16. It is my considered opinion that the garnishee tendered sufficient evidence to the effect that it did not have any money held in favour of the judgment debtor and which could be attached in satisfaction of the decree. This was done by exhibiting the account statement of the judgment debtor, as at the relevant date indicated on the Garnishee Order Nisi and which disclosed the true status of the account of the judgment debtor. [See the Court of Appeal of Nigeria’s decision in Citizens International Bank Ltd. –vs- SCOA Nigeria Ltd. & Anor. (2006) LPELR-5509 (CA)]. The Applicant failed to prove that there was a credit in the said accounts which was capable of being a sum due or accruing so as to be attachable in satisfaction of their decree.

17. It was the applicant’s assertion that the garnishee did not dispute or appear on the day of the hearing so as to dispute its liability to the judgment debtor or deny the ownership of the attached accounts. However, I have perused the court’s record and it is clear that the garnishee did seek leave to file its replying affidavit. The said affidavit disputed the liability to the judgment debtor by the garnishee. Under Order 23 Rule 4 the garnishee has an option of either disputing the debt due or claimed to be due from him to the judgment-debtor, or, appearing upon the day of hearing named in an order nisi. It is my opinion that as such, the garnishee disputed the liability to the Judgment debtor. Physical appearance was never necessary. I rely on Citizens International Bank Ltd. –vs- SCOA Nigeria Ltd. & Anor. (supra), the Court while applying section 83 of the Sherriff and Civil Process Act CAP S6, LFN 2004 whose provisions are similar to Order 23 Rule 1, held that: -

“……The primary duty of a Garnishee in garnishee proceedings is for the garnishee to appear in Court upon receipt of the order Nisi, and show cause why the funds in the judgment debtor's account should not be paid over to the Judgment Creditor in satisfaction of the judgment debt. This is done by filing an affidavit to show cause with all the relevant documents, disclosing the true picture, status or standing of the judgment debtor's accounts at the time of the service of the Garnishee Order Nisi on it……”
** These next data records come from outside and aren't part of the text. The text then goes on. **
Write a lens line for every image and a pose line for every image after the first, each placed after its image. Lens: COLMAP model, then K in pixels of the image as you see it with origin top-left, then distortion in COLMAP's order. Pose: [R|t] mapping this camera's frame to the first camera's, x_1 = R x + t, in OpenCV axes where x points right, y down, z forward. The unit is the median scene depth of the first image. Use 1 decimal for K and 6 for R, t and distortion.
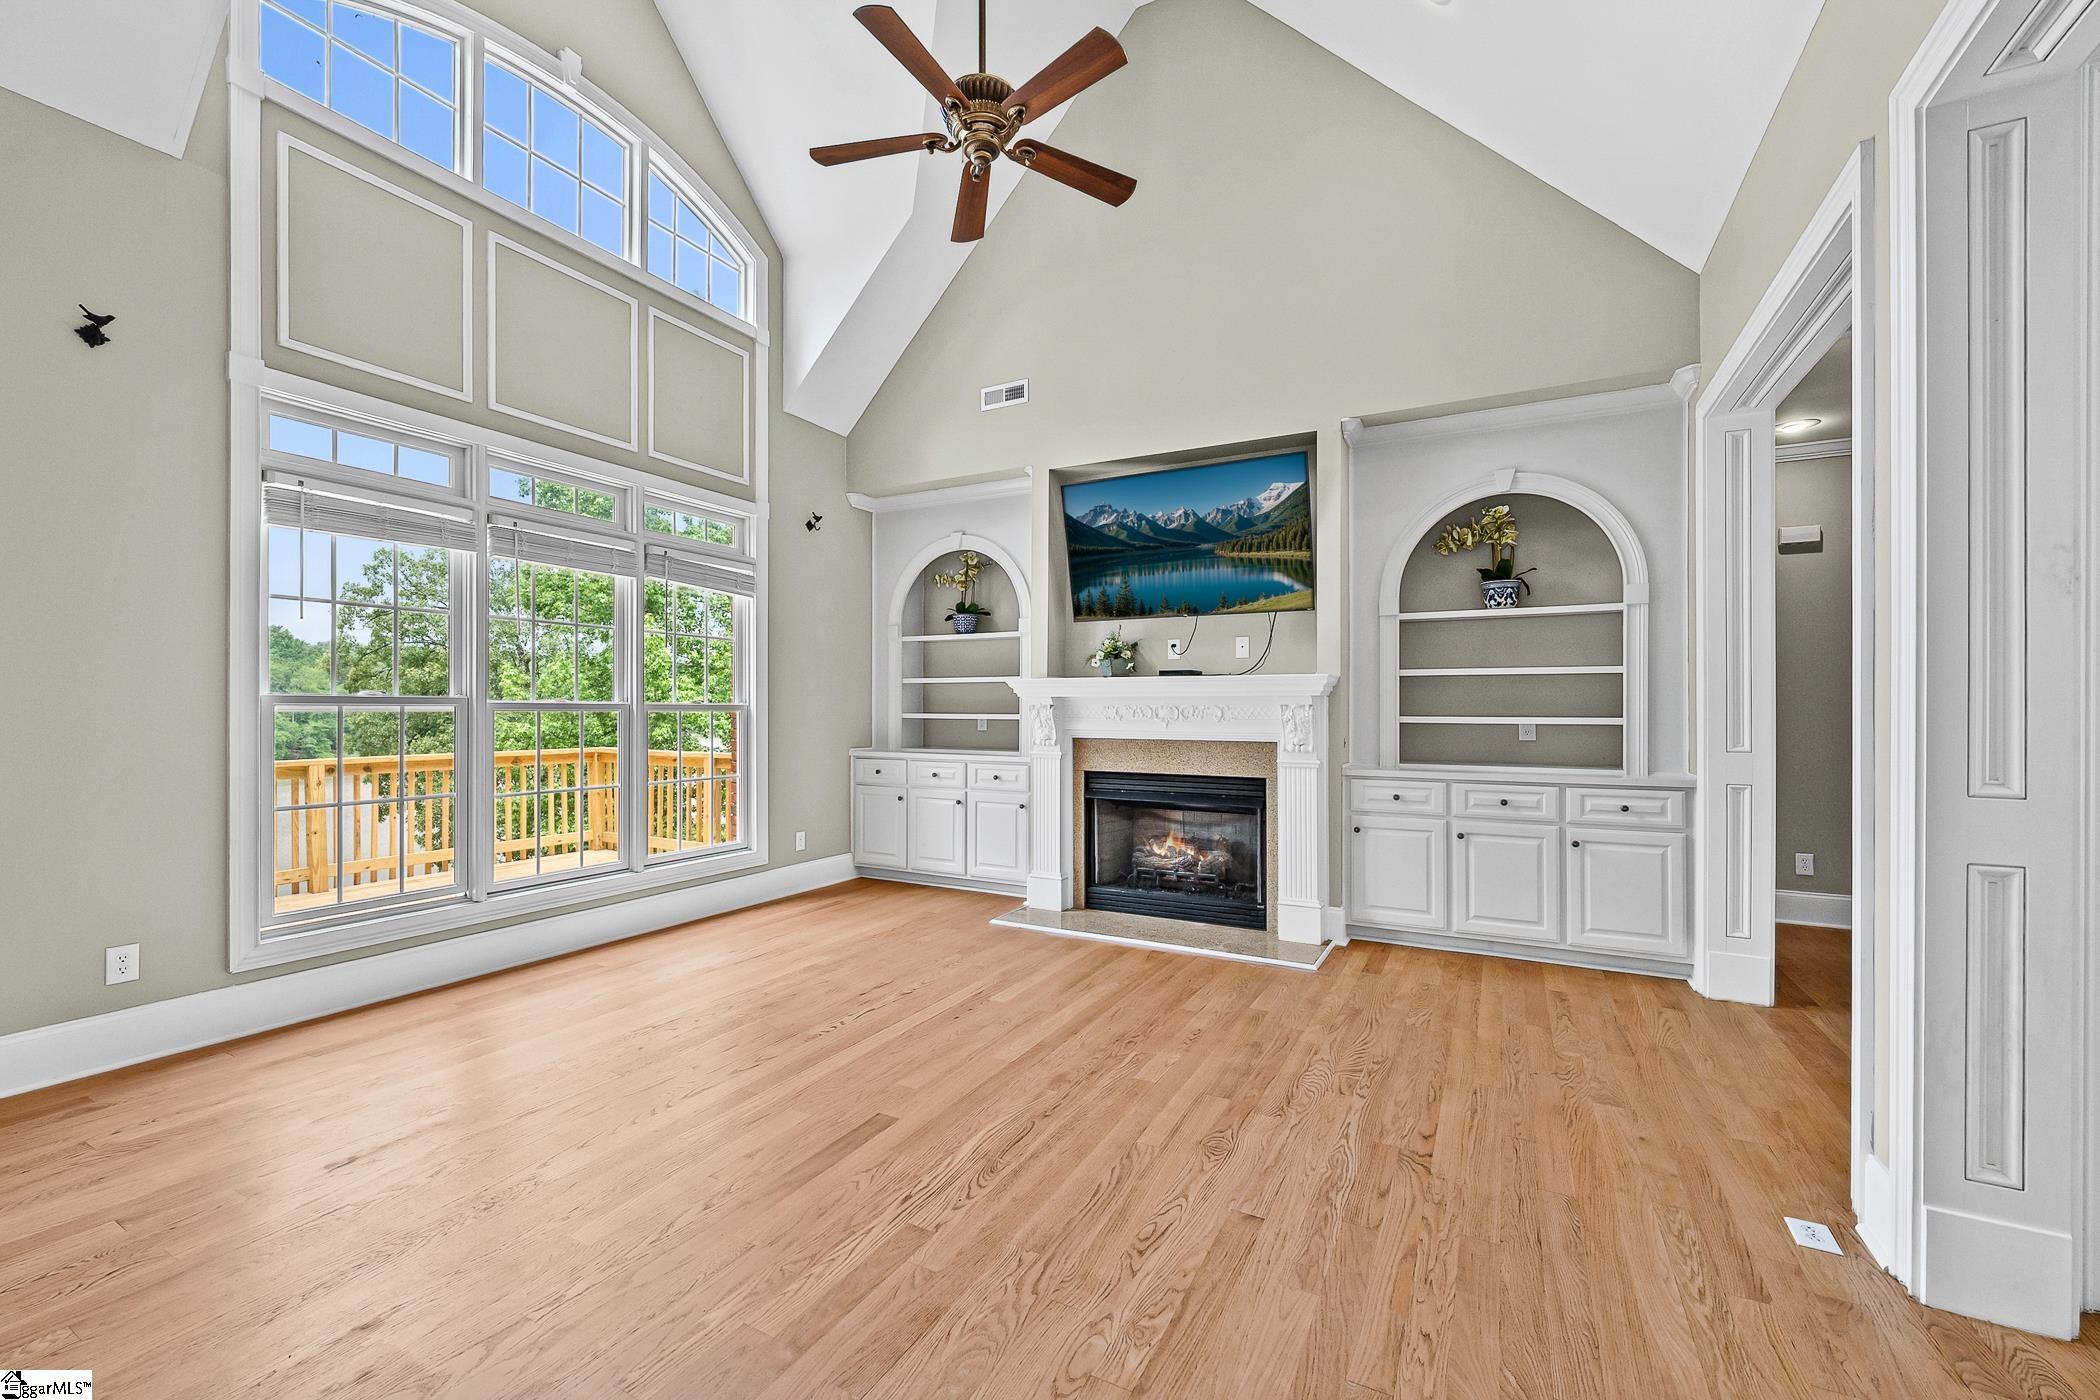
lens RADIAL K [[844.3, 0, 1031.0], [0, 844.3, 703.3], [0, 0, 1]] dist [-0.000961, -0.000206]
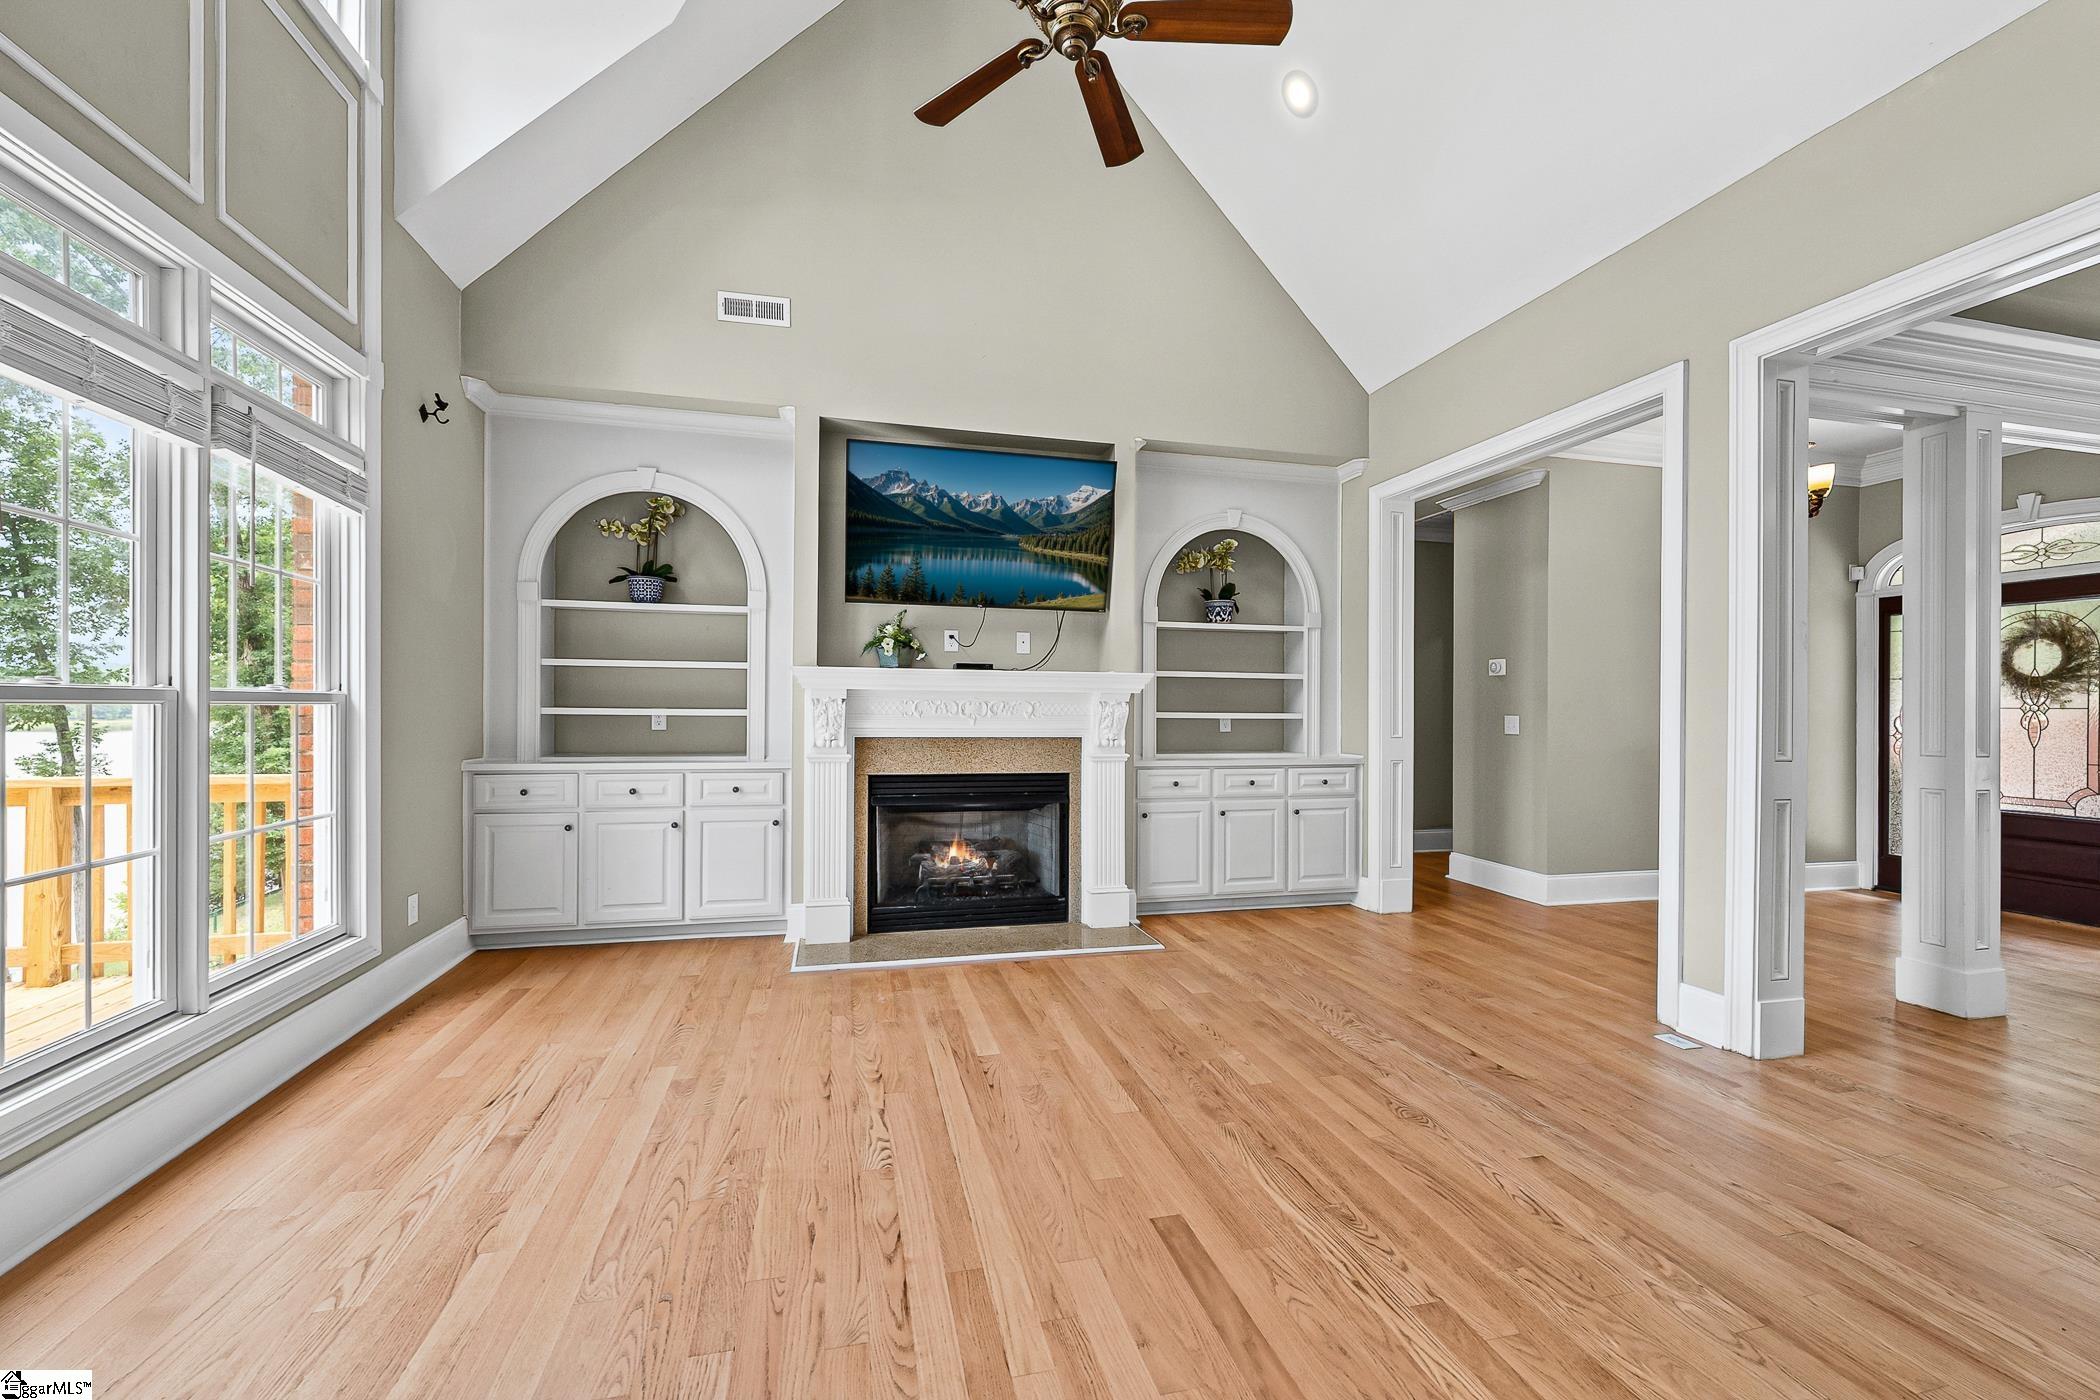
lens RADIAL K [[844.3, 0, 1031.0], [0, 844.3, 703.3], [0, 0, 1]] dist [-0.000961, -0.000206]
pose [[0.738328, 0.006053, 0.674415, -0.449258], [-0.011760, 0.999923, 0.003900, 0.000941], [-0.674339, -0.010810, 0.738343, 0.280342]]
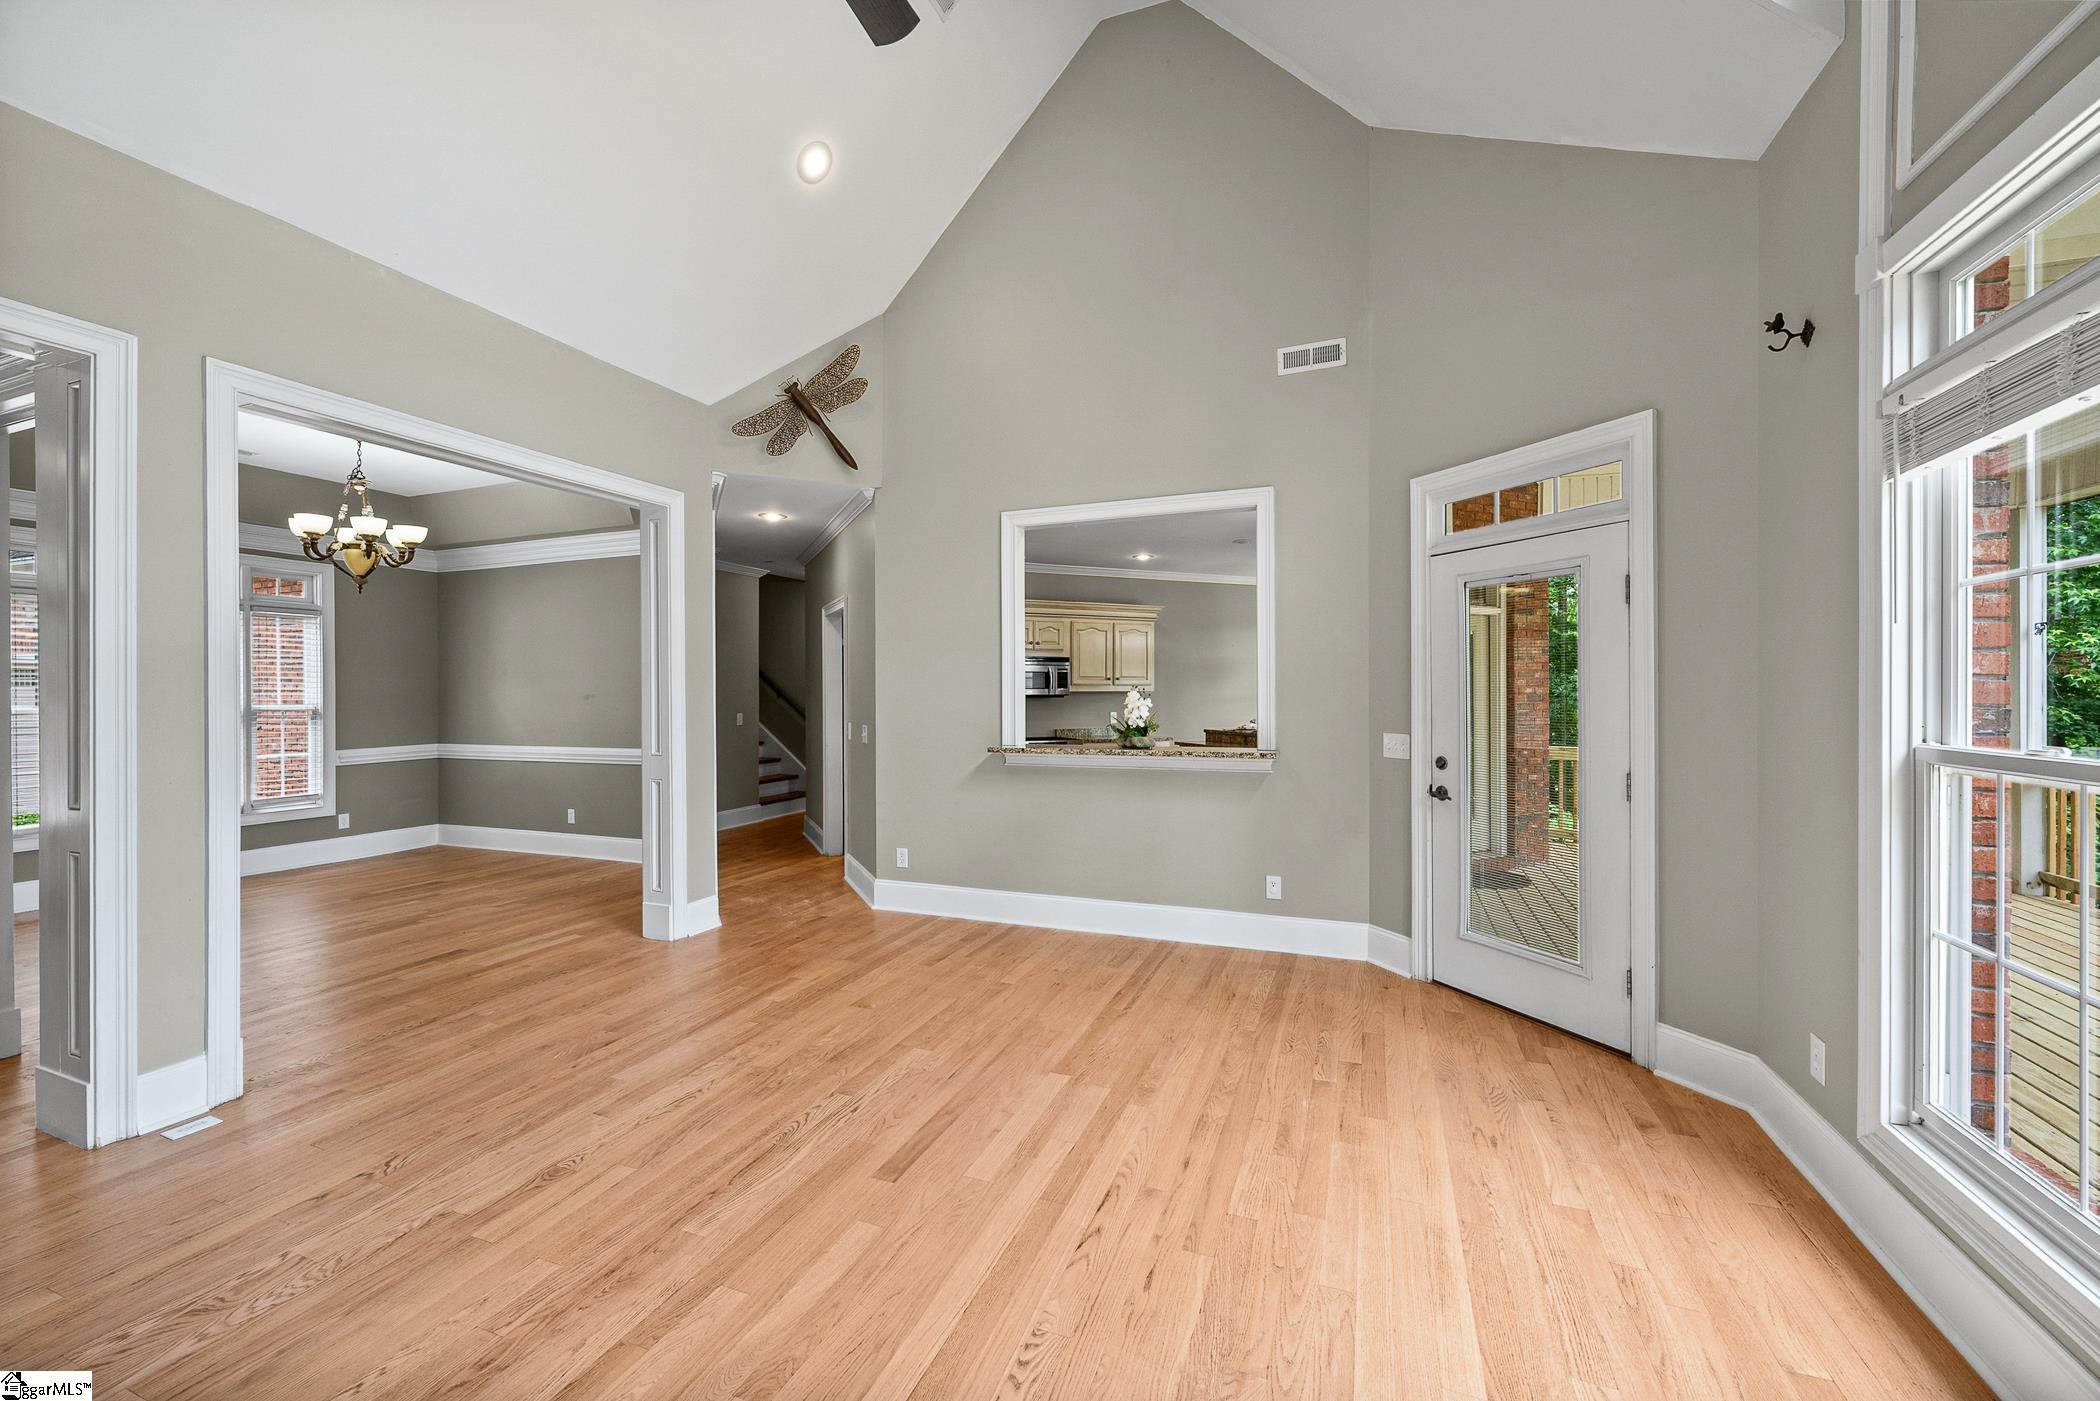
lens RADIAL K [[834.4, 0, 1050.0], [0, 834.4, 700.5], [0, 0, 1]] dist [0.001053, 0.000085]
pose [[-0.989594, 0.000915, -0.143888, -0.123466], [0.000267, 0.999990, 0.004524, -0.036126], [0.143890, 0.004438, -0.989584, 1.102885]]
18. It was the respondent’s case that their right to fair hearing under Article 50 and Order 23 Rule 1 were violated as they were never heard before the Order Nisi was made. It was caimed that if the garnishee was given an opportunity to be heard, it would have told the court of their willingness to settle the decretal sum in installments. However, under Order 23 Rule 1 a garnishee order nisi can be made ex parte either before or after an oral examination of the judgment-debtor. In this case the Respondent was not examined by the court which granted the garnishee order nisi. However, when the Order Nisi were being made, the counsel for the respondent was in court and did not object to the proceedings. No application was ever filed to set aside the nisi orders. It is trite law that the judgment debtor has no locus to apply to seek to dismiss the garnishee order as the judgment debtor is not a party to the garnishee proceedings. Garnishee proceedings are separate proceedings between the judgment creditor and the garnishee, regardless of the fact that the judgment debtor may be examined before or after the making of an order for attachment of debts.

19. I find that the applicant has not satisfied the court that the garnishee is holding funds in favour of the judgment debtor that are attachable under the law.

20. I find no merit in this application and it is hereby dismissed with costs to the garnishee.

21. It is hereby so ordered.

DELIVERED, DATED and SIGNED at EMBU this 22nd day of October, 2020.